The problem:
Lines that include the string "sesión" are the ones to copy from the entries below.

START Provided records

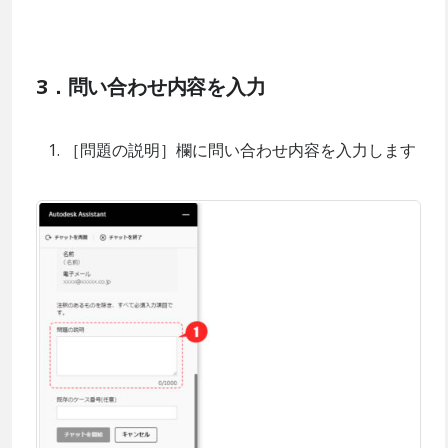
3．問い合わせ内容を入力
［問題の説明］欄に問い合わせ内容を入力します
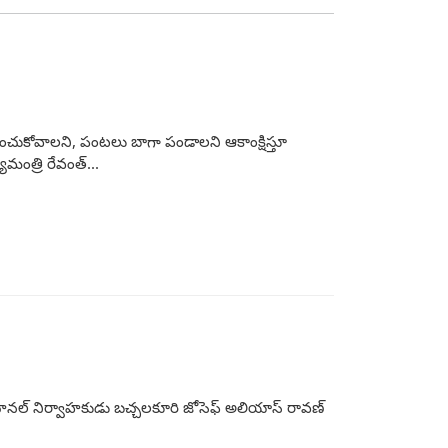
ంచుకోవాలని, పంటలు బాగా పండాలని ఆకాంక్షిస్తూ
ంత్రి రేవంత్...
ఛానల్ నిర్వాహకుడు బచ్చలకూరి జోసెఫ్ అలియాస్ రావణ్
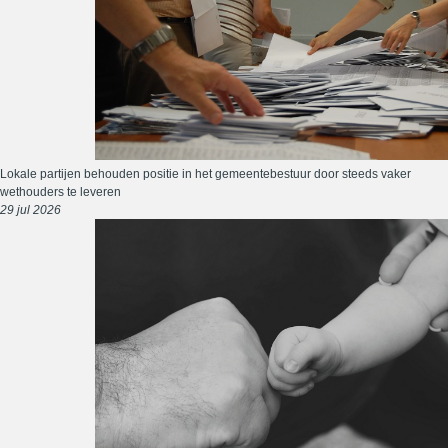
Lokale partijen behouden positie in het gemeentebestuur door steeds vaker
wethouders te leveren
29 jul 2026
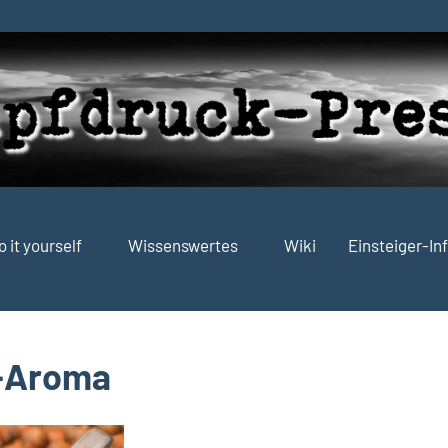
o it yourself
Wissenswertes
Wiki
Einsteiger-In
-Aroma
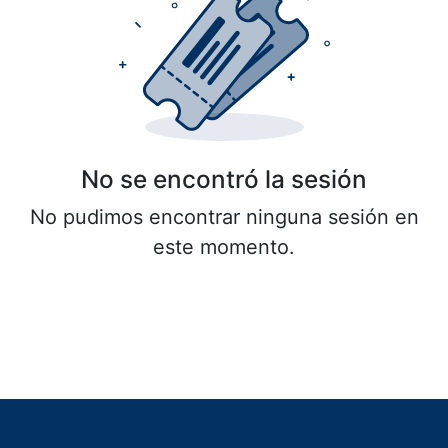
No se encontró la sesión
No pudimos encontrar ninguna sesión en
este momento.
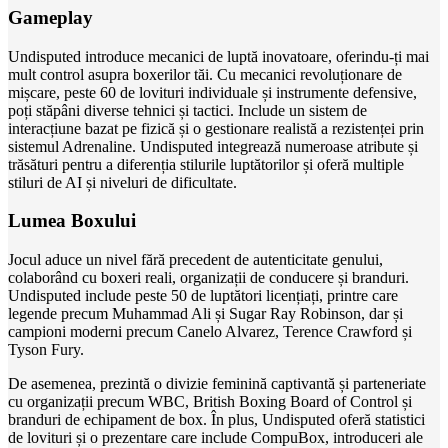
Gameplay
Undisputed introduce mecanici de luptă inovatoare, oferindu-ți mai
mult control asupra boxerilor tăi. Cu mecanici revoluționare de
mișcare, peste 60 de lovituri individuale și instrumente defensive,
poți stăpâni diverse tehnici și tactici. Include un sistem de
interacțiune bazat pe fizică și o gestionare realistă a rezistenței prin
sistemul Adrenaline. Undisputed integrează numeroase atribute și
trăsături pentru a diferenția stilurile luptătorilor și oferă multiple
stiluri de AI și niveluri de dificultate.
Lumea Boxului
Jocul aduce un nivel fără precedent de autenticitate genului,
colaborând cu boxeri reali, organizații de conducere și branduri.
Undisputed include peste 50 de luptători licențiați, printre care
legende precum Muhammad Ali și Sugar Ray Robinson, dar și
campioni moderni precum Canelo Alvarez, Terence Crawford și
Tyson Fury.
De asemenea, prezintă o divizie feminină captivantă și parteneriate
cu organizații precum WBC, British Boxing Board of Control și
branduri de echipament de box. În plus, Undisputed oferă statistici
de lovituri și o prezentare care include CompuBox, introduceri ale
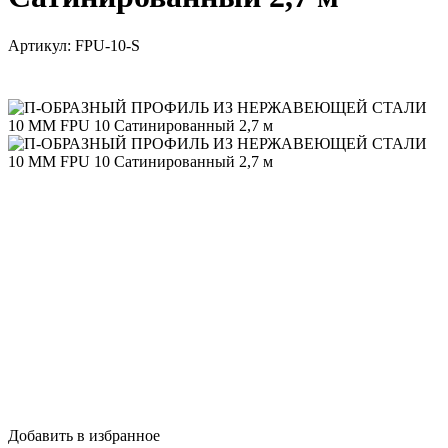
Артикул:
FPU-10-S
Добавить в избранное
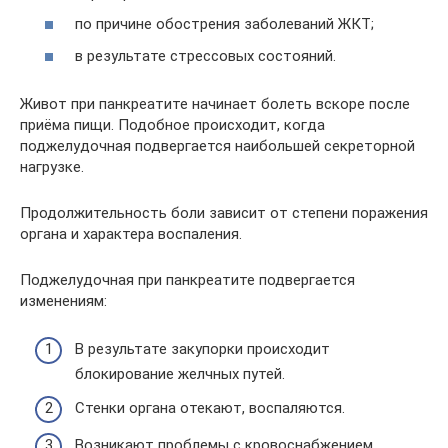
по причине обострения заболеваний ЖКТ;
в результате стрессовых состояний.
Живот при панкреатите начинает болеть вскоре после
приёма пищи. Подобное происходит, когда
поджелудочная подвергается наибольшей секреторной
нагрузке.
Продолжительность боли зависит от степени поражения
органа и характера воспаления.
Поджелудочная при панкреатите подвергается
изменениям:
В результате закупорки происходит
блокирование желчных путей.
Стенки органа отекают, воспаляются.
Возникают проблемы с кровоснабжением.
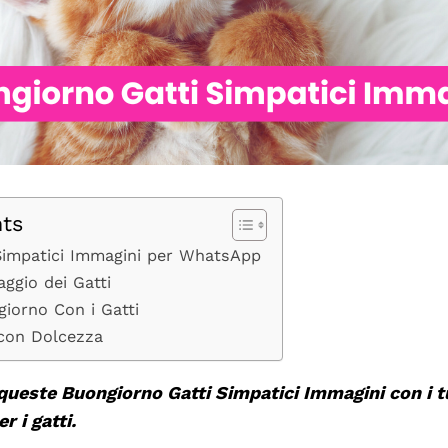
nts
Simpatici Immagini per WhatsApp
aggio dei Gatti
giorno Con i Gatti
 con Dolcezza
 queste Buongiorno Gatti Simpatici Immagini con i t
r i gatti.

END Provided records

Task output:
No se encontró la sesión
No pudimos encontrar ninguna sesión en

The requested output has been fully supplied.